Effectivement, depuis peu, le ciment Dangote a commencé à concurrencer la production locale au Togo, ce qui ne fait qu’accroître ses capacités. N’est-ce pas pour ça que l’homme était aux petits soins de Faure Gnassingbé lors de la visite de celui-ci le 2 août dernier au Nigeria ? Et quand on se rappelle que depuis 2011, il est membre du Togo Presidential Investment Advisory Council (TPIAC), rien d’étonnant que le marché togolais lui soit ouvert, tel une femme offerte.
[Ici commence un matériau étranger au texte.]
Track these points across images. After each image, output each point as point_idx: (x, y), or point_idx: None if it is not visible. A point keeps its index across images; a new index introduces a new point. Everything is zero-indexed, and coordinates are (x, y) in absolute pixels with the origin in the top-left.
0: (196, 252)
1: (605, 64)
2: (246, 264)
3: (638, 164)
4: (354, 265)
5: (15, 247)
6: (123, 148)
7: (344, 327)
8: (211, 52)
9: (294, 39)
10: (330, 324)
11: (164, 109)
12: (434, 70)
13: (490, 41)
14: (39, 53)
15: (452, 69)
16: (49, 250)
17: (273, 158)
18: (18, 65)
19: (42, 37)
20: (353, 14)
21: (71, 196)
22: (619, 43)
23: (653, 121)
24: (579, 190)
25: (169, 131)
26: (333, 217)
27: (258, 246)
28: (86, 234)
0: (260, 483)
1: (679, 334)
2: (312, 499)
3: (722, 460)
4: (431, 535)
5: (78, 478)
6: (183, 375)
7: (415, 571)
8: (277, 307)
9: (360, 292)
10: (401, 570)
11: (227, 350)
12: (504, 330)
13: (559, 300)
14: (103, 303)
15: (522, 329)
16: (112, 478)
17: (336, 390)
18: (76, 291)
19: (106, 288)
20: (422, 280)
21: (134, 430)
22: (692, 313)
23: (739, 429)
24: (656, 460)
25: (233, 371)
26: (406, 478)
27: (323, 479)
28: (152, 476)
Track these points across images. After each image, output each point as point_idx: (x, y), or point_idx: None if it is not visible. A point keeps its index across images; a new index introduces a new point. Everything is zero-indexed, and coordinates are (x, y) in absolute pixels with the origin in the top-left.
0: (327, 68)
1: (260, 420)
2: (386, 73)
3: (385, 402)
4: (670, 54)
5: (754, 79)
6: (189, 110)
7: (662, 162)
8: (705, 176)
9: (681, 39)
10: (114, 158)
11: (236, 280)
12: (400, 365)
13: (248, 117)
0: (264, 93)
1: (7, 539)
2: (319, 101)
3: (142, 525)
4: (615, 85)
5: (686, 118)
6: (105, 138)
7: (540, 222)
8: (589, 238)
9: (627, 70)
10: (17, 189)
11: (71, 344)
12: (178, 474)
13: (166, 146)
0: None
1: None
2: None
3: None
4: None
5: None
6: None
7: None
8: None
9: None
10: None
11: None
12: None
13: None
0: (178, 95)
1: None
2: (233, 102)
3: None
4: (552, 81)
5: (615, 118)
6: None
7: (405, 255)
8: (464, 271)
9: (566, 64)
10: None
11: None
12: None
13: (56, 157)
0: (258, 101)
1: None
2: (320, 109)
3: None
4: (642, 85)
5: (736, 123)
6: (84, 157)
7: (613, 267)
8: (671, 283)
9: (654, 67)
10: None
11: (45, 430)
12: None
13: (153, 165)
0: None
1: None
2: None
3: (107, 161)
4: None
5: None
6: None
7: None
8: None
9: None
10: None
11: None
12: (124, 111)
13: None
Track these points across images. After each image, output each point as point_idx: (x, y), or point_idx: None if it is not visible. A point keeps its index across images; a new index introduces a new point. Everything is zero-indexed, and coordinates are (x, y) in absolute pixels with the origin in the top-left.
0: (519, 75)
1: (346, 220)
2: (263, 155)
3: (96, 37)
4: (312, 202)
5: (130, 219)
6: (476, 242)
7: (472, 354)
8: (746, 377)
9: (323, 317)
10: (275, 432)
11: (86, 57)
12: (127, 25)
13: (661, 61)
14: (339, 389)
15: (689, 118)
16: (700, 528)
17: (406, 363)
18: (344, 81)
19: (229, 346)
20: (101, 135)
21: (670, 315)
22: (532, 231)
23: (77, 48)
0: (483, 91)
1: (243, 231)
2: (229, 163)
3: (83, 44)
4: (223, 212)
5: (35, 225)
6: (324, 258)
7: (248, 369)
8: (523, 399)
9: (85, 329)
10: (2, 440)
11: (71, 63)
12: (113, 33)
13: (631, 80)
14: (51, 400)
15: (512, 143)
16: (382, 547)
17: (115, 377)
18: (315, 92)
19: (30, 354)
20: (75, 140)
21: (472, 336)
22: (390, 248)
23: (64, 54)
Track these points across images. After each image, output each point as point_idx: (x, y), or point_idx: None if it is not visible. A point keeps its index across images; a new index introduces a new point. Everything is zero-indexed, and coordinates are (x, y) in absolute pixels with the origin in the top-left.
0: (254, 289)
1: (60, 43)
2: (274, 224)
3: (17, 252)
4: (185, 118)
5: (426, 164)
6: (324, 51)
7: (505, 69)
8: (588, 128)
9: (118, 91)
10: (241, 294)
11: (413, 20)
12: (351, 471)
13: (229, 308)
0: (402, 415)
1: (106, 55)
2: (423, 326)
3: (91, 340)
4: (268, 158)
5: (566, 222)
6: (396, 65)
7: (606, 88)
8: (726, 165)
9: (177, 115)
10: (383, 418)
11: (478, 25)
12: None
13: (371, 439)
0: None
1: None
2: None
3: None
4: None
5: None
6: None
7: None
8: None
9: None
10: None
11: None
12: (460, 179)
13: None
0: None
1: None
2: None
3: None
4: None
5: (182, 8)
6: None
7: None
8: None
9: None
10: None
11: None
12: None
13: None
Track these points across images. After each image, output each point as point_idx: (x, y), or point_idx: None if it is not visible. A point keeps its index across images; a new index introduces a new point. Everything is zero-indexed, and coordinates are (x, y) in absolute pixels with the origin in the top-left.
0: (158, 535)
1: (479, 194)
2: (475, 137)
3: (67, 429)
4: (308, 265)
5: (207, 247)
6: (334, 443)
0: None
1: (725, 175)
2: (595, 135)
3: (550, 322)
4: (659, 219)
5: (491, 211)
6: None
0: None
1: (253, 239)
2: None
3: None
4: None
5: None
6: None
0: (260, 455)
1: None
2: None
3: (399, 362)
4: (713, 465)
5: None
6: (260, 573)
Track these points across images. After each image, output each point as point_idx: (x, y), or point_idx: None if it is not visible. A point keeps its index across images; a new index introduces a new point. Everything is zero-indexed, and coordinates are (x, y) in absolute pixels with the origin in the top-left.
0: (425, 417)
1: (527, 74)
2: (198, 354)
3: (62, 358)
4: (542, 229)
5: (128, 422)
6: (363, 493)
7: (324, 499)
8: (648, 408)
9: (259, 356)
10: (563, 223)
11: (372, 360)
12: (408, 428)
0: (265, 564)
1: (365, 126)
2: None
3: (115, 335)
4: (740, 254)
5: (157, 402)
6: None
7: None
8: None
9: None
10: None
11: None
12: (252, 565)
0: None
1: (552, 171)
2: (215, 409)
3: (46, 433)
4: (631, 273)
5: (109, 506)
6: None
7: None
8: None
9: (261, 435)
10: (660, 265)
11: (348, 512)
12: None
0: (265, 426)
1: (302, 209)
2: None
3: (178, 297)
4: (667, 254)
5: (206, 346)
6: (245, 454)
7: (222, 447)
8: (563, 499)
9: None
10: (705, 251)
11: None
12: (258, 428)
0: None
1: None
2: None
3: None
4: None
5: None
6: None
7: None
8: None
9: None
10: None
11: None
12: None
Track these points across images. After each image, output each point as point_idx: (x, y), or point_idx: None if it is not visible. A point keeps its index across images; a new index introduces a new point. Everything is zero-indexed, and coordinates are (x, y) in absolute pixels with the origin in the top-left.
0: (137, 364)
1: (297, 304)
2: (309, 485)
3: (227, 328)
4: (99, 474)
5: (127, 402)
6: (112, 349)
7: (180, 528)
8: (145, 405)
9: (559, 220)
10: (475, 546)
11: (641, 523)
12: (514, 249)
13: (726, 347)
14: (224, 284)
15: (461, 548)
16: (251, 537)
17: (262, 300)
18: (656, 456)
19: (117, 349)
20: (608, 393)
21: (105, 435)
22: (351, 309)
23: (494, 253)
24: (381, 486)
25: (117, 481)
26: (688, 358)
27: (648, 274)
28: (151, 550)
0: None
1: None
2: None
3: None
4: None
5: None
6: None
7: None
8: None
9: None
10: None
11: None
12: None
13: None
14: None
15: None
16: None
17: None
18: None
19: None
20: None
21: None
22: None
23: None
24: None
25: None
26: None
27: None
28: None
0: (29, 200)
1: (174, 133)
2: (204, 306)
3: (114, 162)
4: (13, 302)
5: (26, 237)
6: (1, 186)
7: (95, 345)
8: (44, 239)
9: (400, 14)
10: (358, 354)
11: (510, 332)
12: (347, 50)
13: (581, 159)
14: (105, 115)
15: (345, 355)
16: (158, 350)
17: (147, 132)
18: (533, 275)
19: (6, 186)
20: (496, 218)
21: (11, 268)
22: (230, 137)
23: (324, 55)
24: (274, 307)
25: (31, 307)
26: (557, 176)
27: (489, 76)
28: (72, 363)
Qu’a-t-il fait miroiter au chef de l’Etat togolais en contrepartie ? Jeune Afrique indique que « pendant la visite, le Nigérian a confié à ses interlocuteurs togolais sa volonté de bâtir « prochainement » une cimenterie dans l’une des régions riches en clinker de leur pays – sans préciser de calendrier ». L’organe rappelle qu’Aliko Dangote avait aussi annoncé en décembre 2013 son souhait d’investir dans une centrale de 200 mégawatts au Togo, mais sa construction n’a toujours pas commencé.

Si les entreprises nigérianes subissent les effets du change, le groupe Dangote a l’avantage de continuer à conquérir des parts de marchés dans le même temps. Et avec ses implantations dans divers pays, c’est le chiffre d’affaires qui en bénéficie. Mais lorsque des coûts opérationnels en croissance doivent être dommageables en premier aux étrangers travaillant dans cette entreprise, on peut se demander la position du groupe par rapport à la pérennité de l’emploi et à la protection sociale. Car derrière cette liste non exhaustive de 36 étrangers licenciés qui sont remerciés, ce sont des familles entières à nourrir qui sont déversées dans l’univers du chômage. On est tenté de poser la question : « quel devrait être le chiffre d’affaires du groupe pour que Dangote ne soit pas obligé de licencier tout ce monde ? ». Ceux qui attendent l’installation d’une centrale électrique ou d’une cimenterie sont prévenus. L’homme ne fait pas de sentiment. Il a réussi à s’implanter au Togo et à concurrencer le ciment du terroir. Et même par rapport à certains, le prix qu’il pratique est assimilé au dumping. A chacun de chercher à comprendre pourquoi Faure Gnassingbé lui a donné cette largesse.